▸ **WHAT NEEDS TO BE DONE**
What is needed is an exact transcription of every record, minus the pictures.
=== Begin Enclosure ===
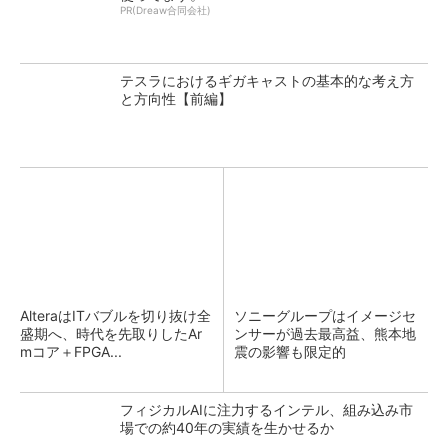
PR(Dreaw合同会社)
テスラにおけるギガキャストの基本的な考え方
と方向性【前編】
AlteraはITバブルを切り抜け全
ソニーグループはイメージセ
盛期へ、時代を先取りしたAr
ンサーが過去最高益、熊本地
mコア＋FPGA...
震の影響も限定的
フィジカルAIに注力するインテル、組み込み市
場での約40年の実績を生かせるか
=== End Enclosure ===
▸ **FINISHED TASK**
PR(Dreaw合同会社)
テスラにおけるギガキャストの基本的な考え方
と方向性【前編】
AlteraはITバブルを切り抜け全
ソニーグループはイメージセ
盛期へ、時代を先取りしたAr
ンサーが過去最高益、熊本地
mコア＋FPGA...
震の影響も限定的
フィジカルAIに注力するインテル、組み込み市
場での約40年の実績を生かせるか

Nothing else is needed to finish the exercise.